При этом не было никогда у меня мечты или просто желания работать в Москве. Я не раз отказывался от должностей, которые мне предлагали, в том числе и от должности министра. Свердловск я любил и люблю, провинцией не считал и никакой ущербности для себя в этом вопросе не чувствовал.

Тем не менее — я в Москве. Показали квартиру, настроение было неважное, поэтому мне было все равно. Согласился на то, что предложили — у Белорусского вокзала, на 2-й Тверской-Ямской. Шум, грязный район. Наши партийные руководители обычно селятся в Кунцево, там тихо, чисто, уютно.

Включился бурно, и отдел заработал активно. Не все, конечно, приняли этот стиль, но это и естественно. Возвращался домой в двенадцать, пол-первого ночи, а в восемь утра уже был на работе. Не требовал этого от других, но сотрудники, особенно заместители, пытались как-то подтягиваться.

У меня не было какого-то священного трепета, когда я переступил порог и начал работу в здании ЦК КПСС на Старой площади. Но вообще-то, именно это здание — своего рода цитадель власти в стране, сосредоточение аппаратного могущества. Отсюда исходят все идеи, приказы, назначения. Грандиозные, но невыполнимые программы, вперёд зовущие лозунги, просто авантюры и настоящие преступления. Здесь за минуты решались вопросы, которые потом на несколько лет потрясали весь мир, как, например, решение о вводе советских войск в Афганистан.
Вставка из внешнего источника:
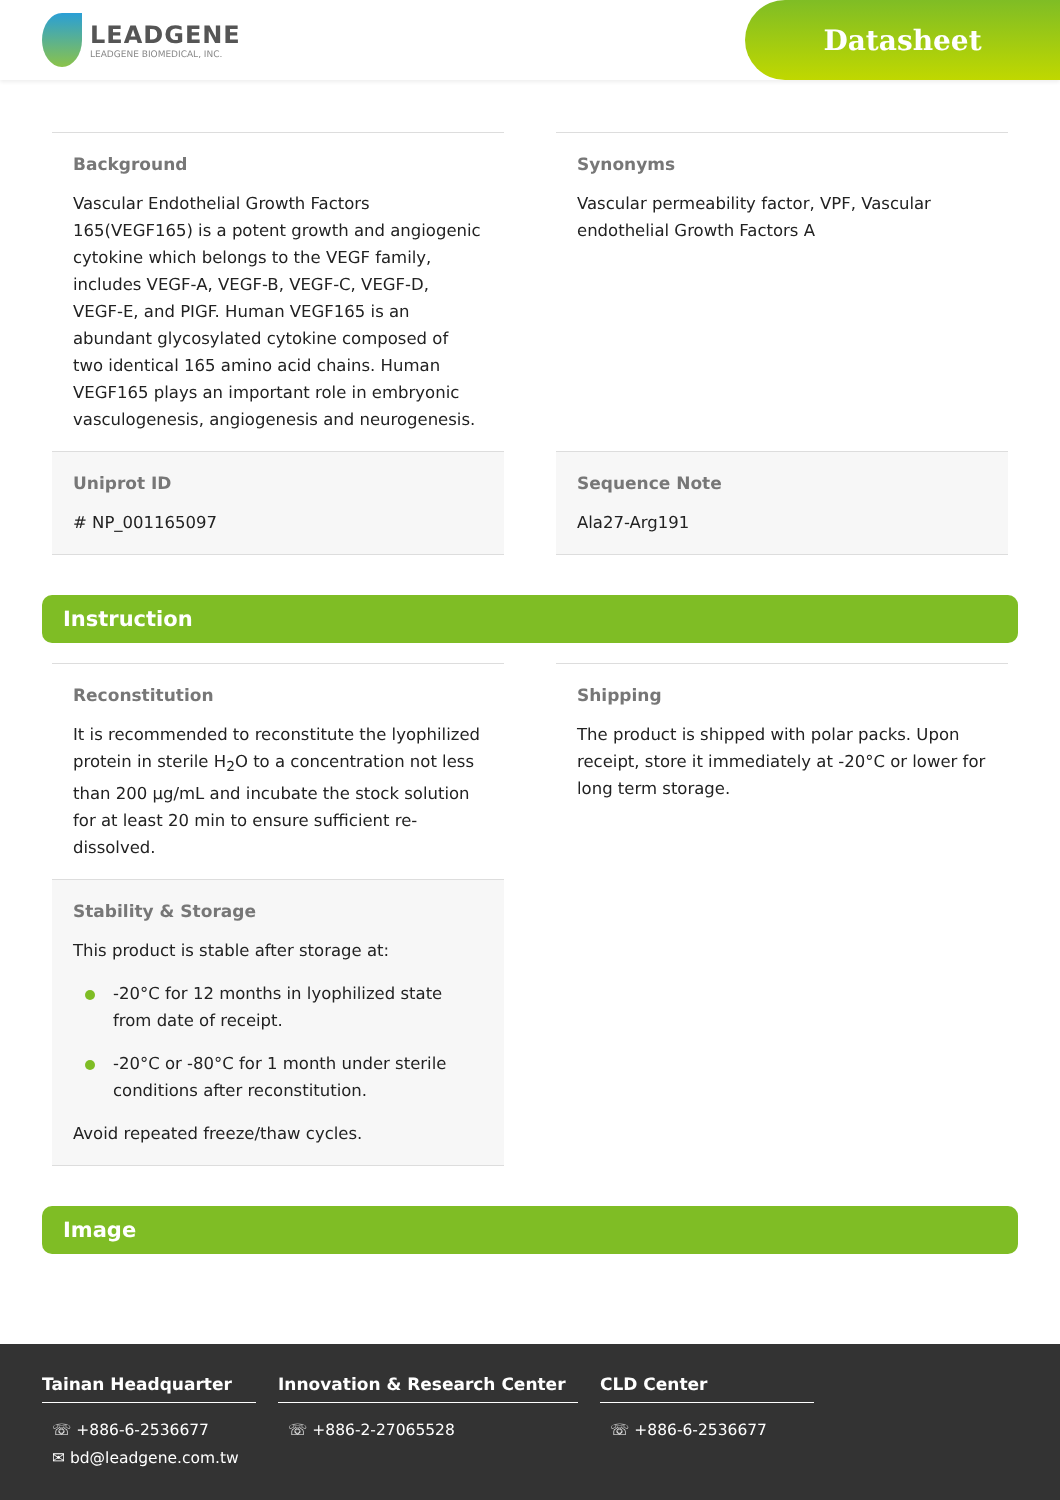LEADGENE
LEADGENE BIOMEDICAL, INC.
Datasheet
Background
Vascular Endothelial Growth Factors 165(VEGF165) is a potent growth and angiogenic cytokine which belongs to the VEGF family, includes VEGF-A, VEGF-B, VEGF-C, VEGF-D, VEGF-E, and PIGF. Human VEGF165 is an abundant glycosylated cytokine composed of two identical 165 amino acid chains. Human VEGF165 plays an important role in embryonic vasculogenesis, angiogenesis and neurogenesis.
Synonyms
Vascular permeability factor, VPF, Vascular endothelial Growth Factors A
Uniprot ID
# NP_001165097
Sequence Note
Ala27-Arg191
Instruction
Reconstitution
It is recommended to reconstitute the lyophilized protein in sterile H<sub>2</sub>O to a concentration not less than 200 µg/mL and incubate the stock solution for at least 20 min to ensure sufficient re-dissolved.
Shipping
The product is shipped with polar packs. Upon receipt, store it immediately at -20°C or lower for long term storage.
Stability & Storage
This product is stable after storage at:
-20°C for 12 months in lyophilized state from date of receipt.
-20°C or -80°C for 1 month under sterile conditions after reconstitution.
Avoid repeated freeze/thaw cycles.
Image
Tainan Headquarter
☏ +886-6-2536677
✉ bd@leadgene.com.tw
Innovation & Research Center
☏ +886-2-27065528
CLD Center
☏ +886-6-2536677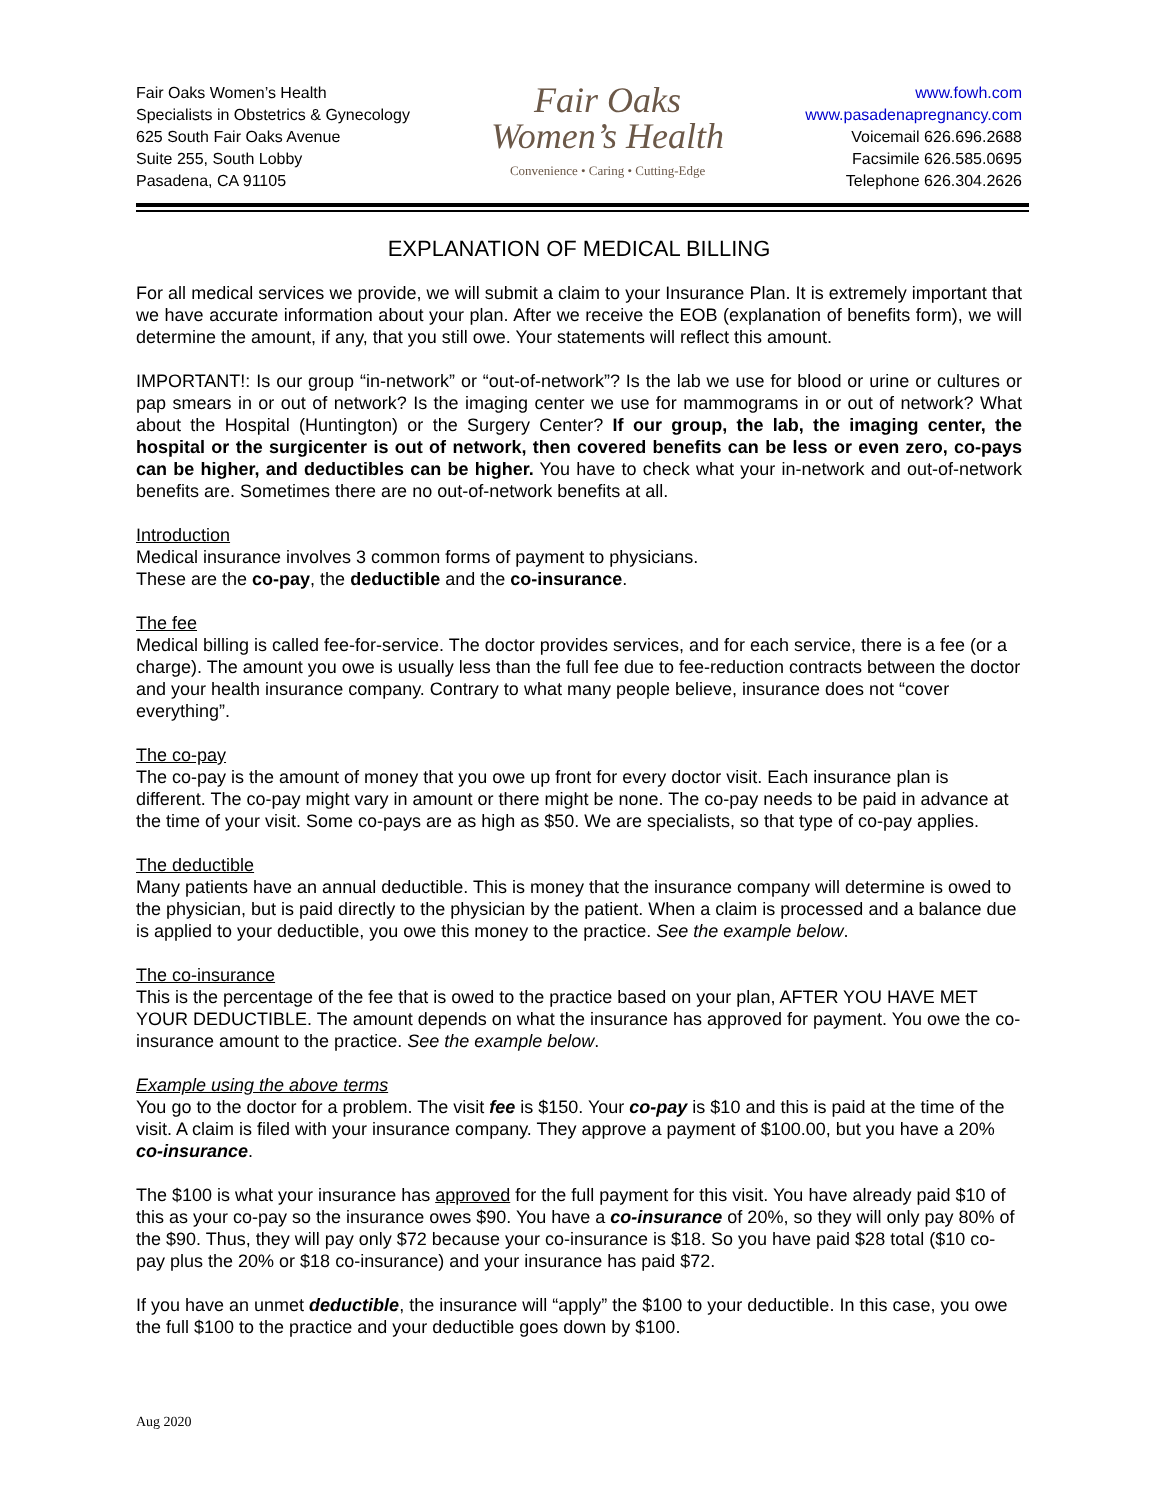Fair Oaks Women’s Health
Specialists in Obstetrics & Gynecology
625 South Fair Oaks Avenue
Suite 255, South Lobby
Pasadena, CA 91105
Fair Oaks
Women’s Health
Convenience • Caring • Cutting-Edge
www.fowh.com
www.pasadenapregnancy.com
Voicemail 626.696.2688
Facsimile 626.585.0695
Telephone 626.304.2626
EXPLANATION OF MEDICAL BILLING
For all medical services we provide, we will submit a claim to your Insurance Plan. It is extremely important that we have accurate information about your plan. After we receive the EOB (explanation of benefits form), we will determine the amount, if any, that you still owe. Your statements will reflect this amount.
IMPORTANT!: Is our group “in-network” or “out-of-network”? Is the lab we use for blood or urine or cultures or pap smears in or out of network? Is the imaging center we use for mammograms in or out of network? What about the Hospital (Huntington) or the Surgery Center? If our group, the lab, the imaging center, the hospital or the surgicenter is out of network, then covered benefits can be less or even zero, co-pays can be higher, and deductibles can be higher. You have to check what your in-network and out-of-network benefits are. Sometimes there are no out-of-network benefits at all.
Introduction
Medical insurance involves 3 common forms of payment to physicians.
These are the co-pay, the deductible and the co-insurance.
The fee
Medical billing is called fee-for-service. The doctor provides services, and for each service, there is a fee (or a charge). The amount you owe is usually less than the full fee due to fee-reduction contracts between the doctor and your health insurance company. Contrary to what many people believe, insurance does not “cover everything”.
The co-pay
The co-pay is the amount of money that you owe up front for every doctor visit. Each insurance plan is different. The co-pay might vary in amount or there might be none. The co-pay needs to be paid in advance at the time of your visit. Some co-pays are as high as $50. We are specialists, so that type of co-pay applies.
The deductible
Many patients have an annual deductible. This is money that the insurance company will determine is owed to the physician, but is paid directly to the physician by the patient. When a claim is processed and a balance due is applied to your deductible, you owe this money to the practice. See the example below.
The co-insurance
This is the percentage of the fee that is owed to the practice based on your plan, AFTER YOU HAVE MET YOUR DEDUCTIBLE. The amount depends on what the insurance has approved for payment. You owe the co-insurance amount to the practice. See the example below.
Example using the above terms
You go to the doctor for a problem. The visit fee is $150. Your co-pay is $10 and this is paid at the time of the visit. A claim is filed with your insurance company. They approve a payment of $100.00, but you have a 20% co-insurance.
The $100 is what your insurance has approved for the full payment for this visit. You have already paid $10 of this as your co-pay so the insurance owes $90. You have a co-insurance of 20%, so they will only pay 80% of the $90. Thus, they will pay only $72 because your co-insurance is $18. So you have paid $28 total ($10 co-pay plus the 20% or $18 co-insurance) and your insurance has paid $72.
If you have an unmet deductible, the insurance will “apply” the $100 to your deductible. In this case, you owe the full $100 to the practice and your deductible goes down by $100.
Aug 2020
Я приступил к работе, нисколько не задумываясь над этим. Надо было поднимать отрасль. Я хорошо знал вопросы строительства, был, так сказать в шкуре хозяйственника, и потому главные беды, проблемы этой отрасли мне были известны.

Моя жизнь так складывалась, что практически никогда мне не приходилось ходить в подчинении. Я не работал «замом». Пусть начальник участка, но не зам. начальника управления, пусть начальник управления, но не зам. управляющего трестом. В «замах» я не был и поэтому всегда привык принимать решения, не перекладывая ответственность на кого-то. Здесь же, в ЦК, механизм подчинения, строгой партийной иерархии доведён до абсурда, все исполнительно, все предупредительно… Конечно, для моего вольного и самолюбивого характера такие холодно-бюрократические рамки оказались тяжёлым испытанием. Отдел строительства был в подчинении секретаря ЦК Долгих, и ему первому вплотную пришлось столкнуться с моей самостоятельностью.